[Opening EXTRACTED MATERIAL section]

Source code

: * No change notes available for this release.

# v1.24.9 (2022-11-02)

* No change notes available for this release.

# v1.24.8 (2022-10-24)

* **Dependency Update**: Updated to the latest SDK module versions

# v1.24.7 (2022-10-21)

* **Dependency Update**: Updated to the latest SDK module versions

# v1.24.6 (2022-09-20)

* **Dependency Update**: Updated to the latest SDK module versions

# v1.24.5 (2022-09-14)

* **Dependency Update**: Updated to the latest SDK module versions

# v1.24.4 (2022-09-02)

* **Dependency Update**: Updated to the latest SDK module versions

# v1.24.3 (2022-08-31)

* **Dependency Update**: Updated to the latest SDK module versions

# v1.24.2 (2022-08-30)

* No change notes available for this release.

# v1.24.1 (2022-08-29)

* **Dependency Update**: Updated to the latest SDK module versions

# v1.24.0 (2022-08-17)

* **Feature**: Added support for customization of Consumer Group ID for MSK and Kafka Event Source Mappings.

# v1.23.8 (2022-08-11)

[Closing EXTRACTED MATERIAL section]

*TASK ITEM*
All of the data above needs to be transcribed verbatim.

*ANSWER BOX*
Source code

: * No change notes available for this release.

# v1.24.9 (2022-11-02)

* No change notes available for this release.

# v1.24.8 (2022-10-24)

* **Dependency Update**: Updated to the latest SDK module versions

# v1.24.7 (2022-10-21)

* **Dependency Update**: Updated to the latest SDK module versions

# v1.24.6 (2022-09-20)

* **Dependency Update**: Updated to the latest SDK module versions

# v1.24.5 (2022-09-14)

* **Dependency Update**: Updated to the latest SDK module versions

# v1.24.4 (2022-09-02)

* **Dependency Update**: Updated to the latest SDK module versions

# v1.24.3 (2022-08-31)

* **Dependency Update**: Updated to the latest SDK module versions

# v1.24.2 (2022-08-30)

* No change notes available for this release.

# v1.24.1 (2022-08-29)

* **Dependency Update**: Updated to the latest SDK module versions

# v1.24.0 (2022-08-17)

* **Feature**: Added support for customization of Consumer Group ID for MSK and Kafka Event Source Mappings.

# v1.23.8 (2022-08-11)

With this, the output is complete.